It was Thursday, March 1st 2018 09:30 AM. Someone from data center called us (on-call guys in our IT operations team) and told us about massive transfer between from one of our servers to several destinations. One of the destinations was nmap!
I or better say, we, started to investigate the problem if they are right. First of all, I checked Zabbix dashboard that VM’s important graphs on Zabbix and Grafana. Important ones were looked like these:
There is no default trigger set on network traffic on interfaces and we didn’t set such a trigger on that item. Also, processor load trigger were not triggered because of this problem of Memcached, because the default trigger value was set on >5, but processor load of the server rarely met 4.
I asked my colleagues if they had transferred anything from this VM. They denied all!
When I was investigating this problem and took a look at Zabbix dashboard, I realized that Zabbix-agent is not accessible on another server and also one of our services is stopped and strange enough, no one of our monitoring guys called us because of this problem.
- At that moment the problem had gone!
- Data center had limited our network ports to 100 Mbps, so the abuse will not affect anyone else seriously anymore.
- Our usual transfer rate does need gigabit port and 100 Mbps is enough.

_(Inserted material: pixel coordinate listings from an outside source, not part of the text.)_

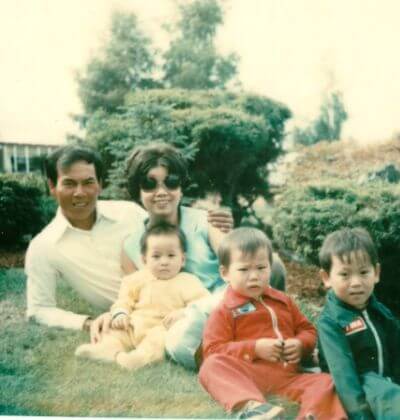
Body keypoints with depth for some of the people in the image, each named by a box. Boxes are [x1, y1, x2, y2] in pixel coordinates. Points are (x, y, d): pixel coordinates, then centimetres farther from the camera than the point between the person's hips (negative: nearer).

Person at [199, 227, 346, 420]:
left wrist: (300, 344, 1)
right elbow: (213, 350, -2)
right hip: (247, 375, -4)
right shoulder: (225, 311, 7)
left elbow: (308, 330, 27)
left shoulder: (283, 302, 22)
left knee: (325, 381, -19)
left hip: (287, 376, 4)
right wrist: (254, 348, -13)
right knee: (212, 366, -32)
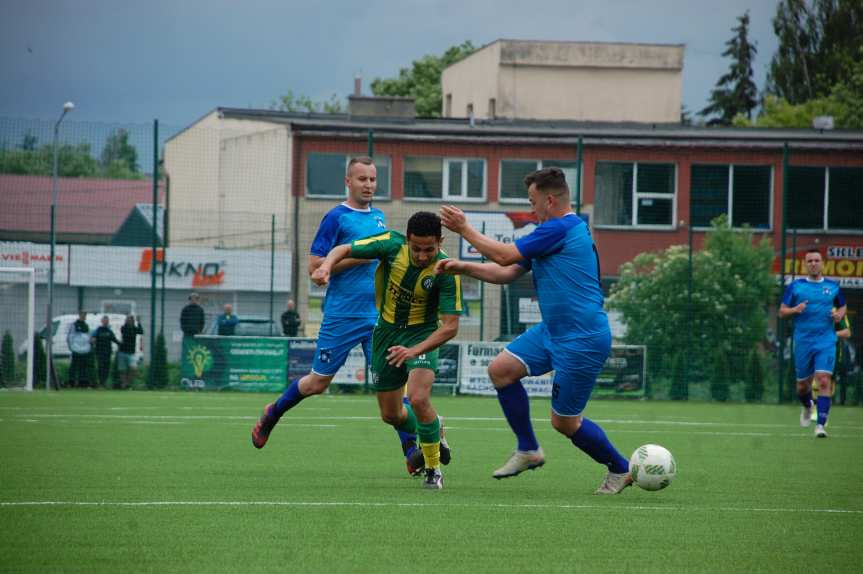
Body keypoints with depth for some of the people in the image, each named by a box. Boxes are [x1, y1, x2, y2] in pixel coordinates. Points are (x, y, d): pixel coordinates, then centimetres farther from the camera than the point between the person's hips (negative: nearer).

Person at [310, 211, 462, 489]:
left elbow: (450, 326, -28)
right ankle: (428, 430, 45)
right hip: (387, 330, 4)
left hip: (423, 334, -4)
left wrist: (414, 351, -40)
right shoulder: (392, 244, -19)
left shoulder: (446, 271, -26)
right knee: (391, 415, 10)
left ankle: (433, 470, -9)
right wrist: (326, 266, -31)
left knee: (418, 399, -28)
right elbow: (345, 249, -8)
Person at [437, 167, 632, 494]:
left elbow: (505, 256, -16)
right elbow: (507, 273, 18)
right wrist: (462, 268, 9)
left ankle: (620, 469, 20)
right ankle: (528, 450, 11)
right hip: (552, 332, 10)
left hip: (582, 341, -10)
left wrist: (464, 229, -6)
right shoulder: (555, 232, 14)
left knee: (564, 422, 0)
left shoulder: (561, 229, -18)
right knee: (501, 369, 1)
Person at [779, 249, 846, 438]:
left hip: (826, 342, -1)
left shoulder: (833, 287, 7)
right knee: (803, 385, 9)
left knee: (824, 381, -16)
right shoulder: (795, 286, 3)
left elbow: (842, 307, 21)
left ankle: (821, 425, -16)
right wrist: (795, 310, -17)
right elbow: (782, 312, 3)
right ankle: (807, 406, 44)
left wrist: (839, 314, -2)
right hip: (803, 342, 1)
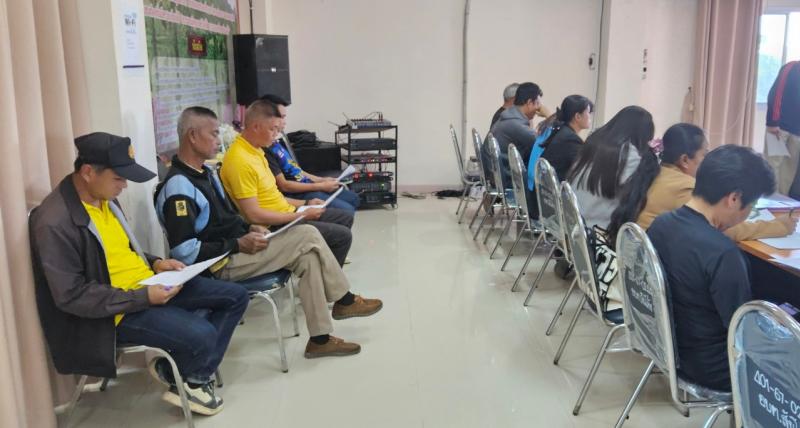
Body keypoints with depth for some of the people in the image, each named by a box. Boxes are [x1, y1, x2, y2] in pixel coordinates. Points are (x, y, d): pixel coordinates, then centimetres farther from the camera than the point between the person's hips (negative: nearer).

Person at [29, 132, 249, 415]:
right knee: (202, 335, -27)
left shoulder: (104, 198, 6)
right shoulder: (55, 224, -22)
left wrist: (155, 264, 2)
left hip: (148, 285, 9)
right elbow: (71, 296, -22)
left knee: (236, 296, 3)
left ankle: (195, 374, 6)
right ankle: (183, 379, 9)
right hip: (119, 308, -9)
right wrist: (142, 297, -25)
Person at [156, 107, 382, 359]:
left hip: (234, 249, 10)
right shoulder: (178, 186, -20)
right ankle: (344, 300, 7)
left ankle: (320, 338, 0)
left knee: (307, 255, -5)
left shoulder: (205, 173, 12)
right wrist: (239, 245, -20)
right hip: (221, 263, -10)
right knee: (308, 238, -12)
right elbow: (184, 252, -25)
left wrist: (248, 229, 4)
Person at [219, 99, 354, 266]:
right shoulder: (240, 160, -24)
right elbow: (253, 215, -26)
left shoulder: (255, 150, 7)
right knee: (343, 236, -12)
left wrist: (304, 204, 11)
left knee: (346, 218, 16)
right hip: (274, 227, -10)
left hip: (285, 213, 10)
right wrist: (301, 215, -19)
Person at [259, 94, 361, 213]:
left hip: (306, 184, 10)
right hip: (297, 195, -10)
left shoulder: (279, 139, 11)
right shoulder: (265, 148, -21)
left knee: (354, 198, 15)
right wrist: (320, 186, -16)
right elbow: (283, 185, -21)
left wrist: (321, 180, 11)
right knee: (347, 211, -17)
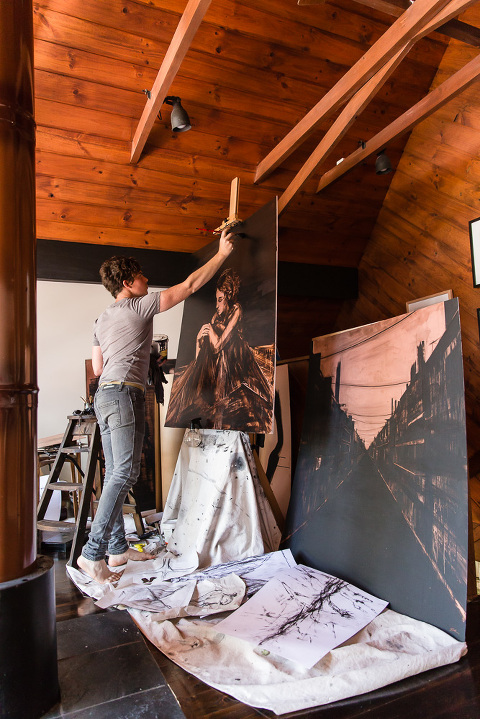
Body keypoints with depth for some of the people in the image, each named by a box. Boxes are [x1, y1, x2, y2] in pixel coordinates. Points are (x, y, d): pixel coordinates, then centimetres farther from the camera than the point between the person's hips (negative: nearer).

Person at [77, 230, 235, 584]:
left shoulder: (103, 319, 20)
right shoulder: (140, 306, -3)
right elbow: (189, 286, -3)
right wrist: (222, 253, 4)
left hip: (105, 395, 9)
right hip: (125, 394, -9)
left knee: (115, 475, 9)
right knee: (125, 473, -11)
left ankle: (118, 548, 16)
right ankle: (93, 553, -12)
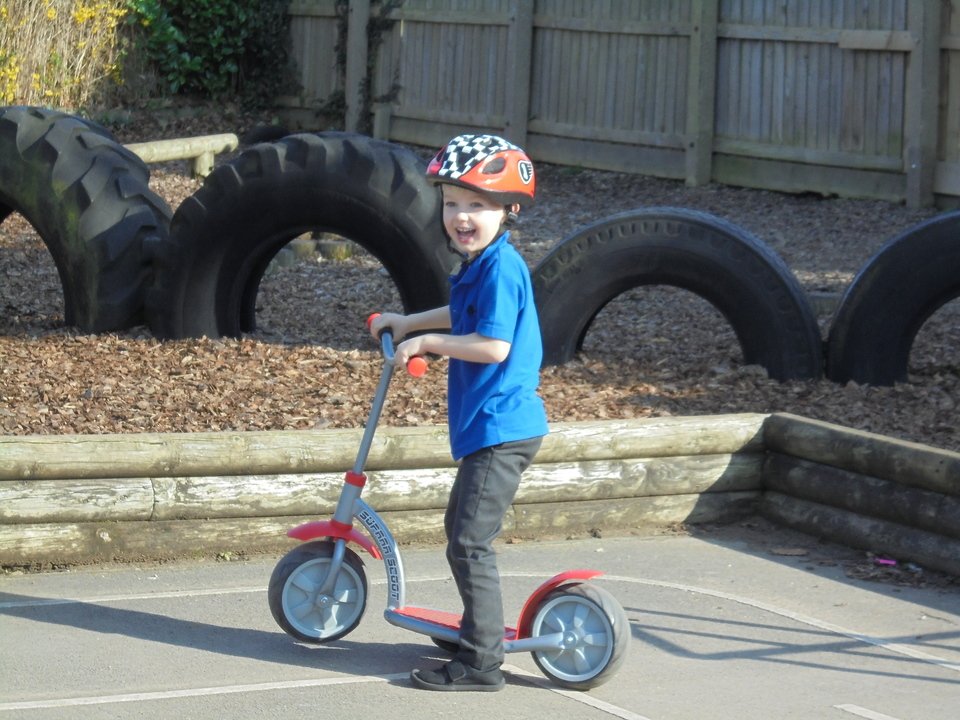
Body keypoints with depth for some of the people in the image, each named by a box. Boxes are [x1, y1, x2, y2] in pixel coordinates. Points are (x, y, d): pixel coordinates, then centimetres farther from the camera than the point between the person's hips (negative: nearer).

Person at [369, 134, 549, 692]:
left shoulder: (500, 267, -18)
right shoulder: (481, 265, 13)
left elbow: (494, 345, -26)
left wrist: (427, 342, -17)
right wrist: (411, 323, 34)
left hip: (501, 429, -11)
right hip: (488, 425, 11)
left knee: (470, 542, -10)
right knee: (462, 530, 23)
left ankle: (481, 662, -7)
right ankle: (481, 626, 38)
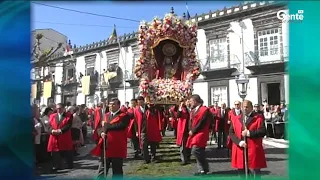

- Two other of my teammates were working on this problem.
- No one saw other problems, and
- Although the first problem is not affected the business directly, but these ones would.
So, I informed my teammates and started investigating on these problems. After enough investigating, I realized that a glitch during VM backup on one of our databases locked that specific VM and caused zabbix agent unreachable on this VM and too many process on application server because of it retries to get a connection to its DB server. These are sources where I realized this problem that could affect our business directly:
Let’s get back to the main problem! Well, it took some time to find the source of the problem. As we were blind on this problem, we had to investigate more to address this problem. As this problem shows itself as a massive network transfer and CPU load, we watched iftop and htop to see if it happens again and which process caused this. Fortunately we caught it!
And a google showed us that it’s a problem related to Memcached! Thanks to this post of cloudflare’s engineering blog, we understood it’s sort of vulnerability of Memcached and we have to limit its listening IP address.
Unfortunately limiting listening IP address of Memcached might caused unexpected event on application, but still, we can solve the problem easily! It probably have several solutions, but we preferred IPTables:
iptables -A INPUT -m tcp -p tcp -d PULIC_IP_OF_THE_SERVER --dport 11211 -j DROP iptables -A INPUT -m udp -p udp -d PULIC_IP_OF_THE_SERVER --dport 11211 -j DROP
The strange thing for me is that neither CVE nor netcraft do not address this problem yet. You may say CVE just address vulnerabilities and this one is not a vulnerability, but I believe they should record this issue as an entry for Memcached.
All researches about this problem go to this post of cloudflare’s engineering blog!